Shanghai (Gasgoo)- At the World Economic Forum Annual Meeting 2018, Liu He, Vice Chairman of the National Development and Reform Commission (NDRC), showed that China has reduced the import tariff on 187 products in the past 2017 to expand the country’s import business. In the future, the government will strengthen the operation of the tariff reduction and lower the auto import tariff in an arranged way.
Since China joined the WTO, the country had cut the auto import tariff for four times from 2001 to 2004, under the trend of Chinese local automakers intensifying their layouts in overseas markets. During this period, China slashed the tax on imported vehicle with engines of above 3.0L from 100% to 37.6% and of below 3.0L from 80% to 34.2%.
On July 1st, 2006, China’s ninth adjustment kept the import tariff on vehicle stabilized at 25%. Meanwhile, the tax on imported auto parts also decreased to 10%.
During Trump’s visit to Beijing in November last year, the two countries reached consensus in several aspects which conveys that China will gradually reduce tariffs on auto import.
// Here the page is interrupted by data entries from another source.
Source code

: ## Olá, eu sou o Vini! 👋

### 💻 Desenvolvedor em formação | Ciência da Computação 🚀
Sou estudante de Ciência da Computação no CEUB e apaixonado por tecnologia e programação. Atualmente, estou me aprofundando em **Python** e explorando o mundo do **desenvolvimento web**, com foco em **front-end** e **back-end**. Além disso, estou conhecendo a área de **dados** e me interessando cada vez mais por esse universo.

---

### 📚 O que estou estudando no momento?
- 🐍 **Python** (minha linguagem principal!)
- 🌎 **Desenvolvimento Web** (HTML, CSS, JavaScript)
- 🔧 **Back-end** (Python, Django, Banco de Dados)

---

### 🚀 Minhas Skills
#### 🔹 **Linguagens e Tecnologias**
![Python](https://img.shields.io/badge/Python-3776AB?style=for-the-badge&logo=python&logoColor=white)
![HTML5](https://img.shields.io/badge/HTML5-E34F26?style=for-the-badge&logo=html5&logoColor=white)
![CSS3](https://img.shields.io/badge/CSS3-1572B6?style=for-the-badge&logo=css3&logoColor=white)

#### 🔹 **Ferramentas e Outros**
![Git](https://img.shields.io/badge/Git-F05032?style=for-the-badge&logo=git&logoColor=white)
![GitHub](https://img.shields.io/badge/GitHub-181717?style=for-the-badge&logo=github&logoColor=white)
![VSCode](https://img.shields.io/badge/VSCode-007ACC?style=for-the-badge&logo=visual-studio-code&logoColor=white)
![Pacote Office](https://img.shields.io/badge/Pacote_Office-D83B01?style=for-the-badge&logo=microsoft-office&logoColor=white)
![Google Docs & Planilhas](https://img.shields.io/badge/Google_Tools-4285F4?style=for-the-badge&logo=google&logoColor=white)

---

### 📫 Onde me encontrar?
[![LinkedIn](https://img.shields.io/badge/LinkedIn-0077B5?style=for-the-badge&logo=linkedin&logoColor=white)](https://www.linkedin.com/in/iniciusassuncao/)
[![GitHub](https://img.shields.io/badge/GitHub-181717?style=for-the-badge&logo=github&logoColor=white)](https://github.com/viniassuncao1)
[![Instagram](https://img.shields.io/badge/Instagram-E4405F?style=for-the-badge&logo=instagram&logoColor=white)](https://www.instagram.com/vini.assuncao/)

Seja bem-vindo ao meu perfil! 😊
There is information saying that the auto tariff may be lowered to around 15%.
The tariff cut on imported vehicles will be a good news for those who want to buy imported vehicles. The consumers will pay less money on car-purchasing. For instance, if the tariff is reduced from 25% to 15%, people will save around RMB 40,000 to 50,000 when they purchase an imported vehicle pricing at RMB 700,000 to 800,000.
In addition, the multinational automakers who have businesses in China and the domestic imported vehicle dealers will also be benefited from it. The tariff reduction will improve the competitiveness of imported vehicles in price, thus helping increase total auto import volume in China. According to relevant statistics, the imports of vehicles surged from around 70,000 units in 2001 to over 1,078,000 units in 2016.
Some analysts think that the price reduction of imported vehicles may result in a series of price cuts on JV vehicles and self-owned brands. However, imported vehicles occupy quite small shares (around 4%) in overall auto market and JV vehicles and self-owned brands have an increasingly higher cost-performance value, thus the effect caused by tariff reduction may be relatively small.
Wu Songquan, Chief Expert of China Automotive Technology & Research Center (CATARC), stated that the tariff on imported vehicles should not be too low. If the tax is decreased to a very low level, those global automakers might shift their highlights to export business instead of focusing on production with their JVs in China.